Here you are expected to be as concise as possible yet detailed. Let people know the summary of your report. The following should appear under this section.

  1. Depict the central question of the paper. What objective is your study to achieve?
  2. Show what was done in a brief statement. You can borrow this statement from the methods section.
  3. Let us know what was discovered in a single statement, and this can be borrowed under the results section.
  4. What did you finally conclude? Hint: get this from the discussion section. Do so in just a single statement.

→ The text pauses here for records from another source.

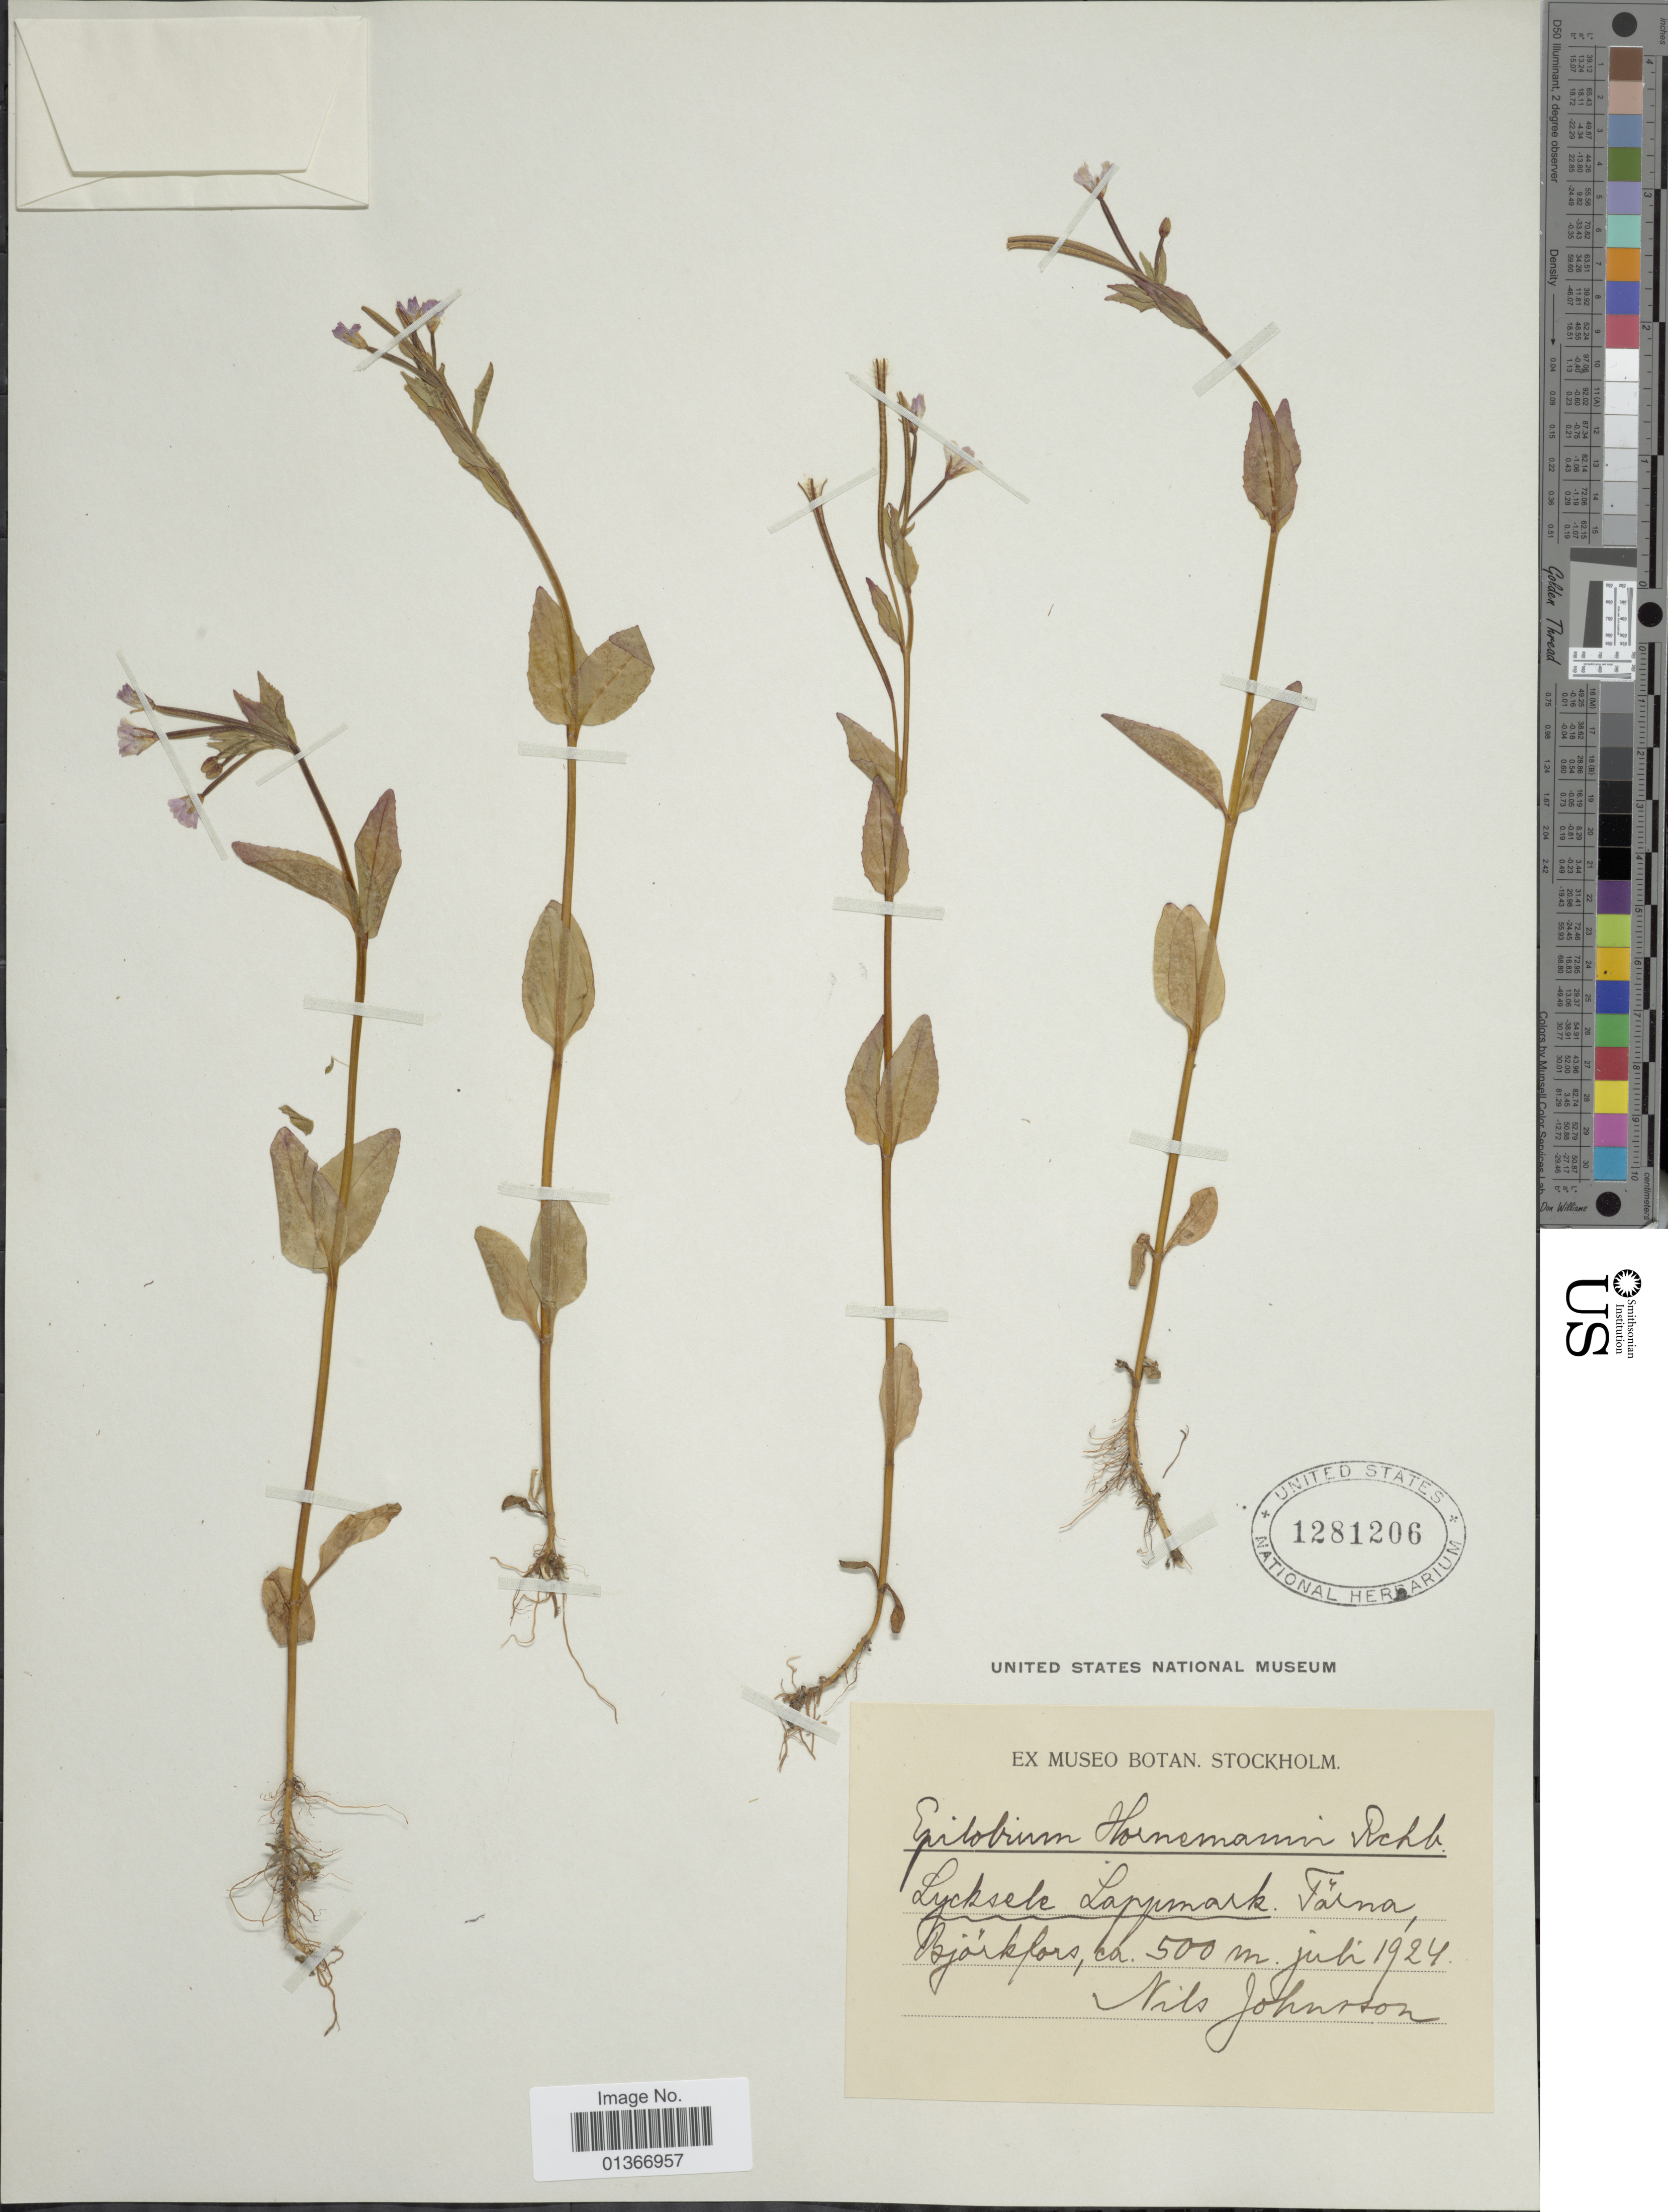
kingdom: Plantae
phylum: Tracheophyta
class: Magnoliopsida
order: Myrtales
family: Onagraceae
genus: Epilobium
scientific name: Epilobium hornemannii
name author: Rchb.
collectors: N. Johnsson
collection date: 1924-07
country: Sweden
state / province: Västerbotten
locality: Lycksele Lappmark, Färna, Björkfors.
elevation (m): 500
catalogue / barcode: US 1281206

So here is the key- write your abstract after you are done with the entire report.

  1. Introduction

Here, let your professor know why you choose to do that experiment. Some background information is expected. They should suggest why the topic became of interest to you. What is the nature of the problem, what is the scope and method are you going to apply to investigate? It is important that you explain to the reader what you are proposing for accurate observations.

  1. Experimental method and materials

Here, one is expected to describe the experimental procedures, doing so in detail is wisdom. This could help someone interested in repeating this experiment to be possible. In this case, describe the scientific procedures you used to study the problem. The materials you used, the subjects as well as equipment. What steps did you take in the experiment and how did you proceed along? Importantly, you should describe mathematical equations as well as statistical tests.

  1. Results

Here, present the data that you managed to collect from the experiment. Make it simpler using text, figures, and tables. All the results should be presented especially those that do not support your hypothesis.

  1. Discussion

This section should explain to your reader the importance of the results and give a detailed account of all that occurred in the course of the experiment. You can quickly write this section by evaluating the findings. Finally, make a suggestion based on theoretical implications for your results. You should importantly extent your findings to other species; give the big picture.

  1. Conclusion

Briefly let the reader know what you have done, how it was done, and the findings. These largely relate to the abstract. Below this, you can give references of the academic materials used.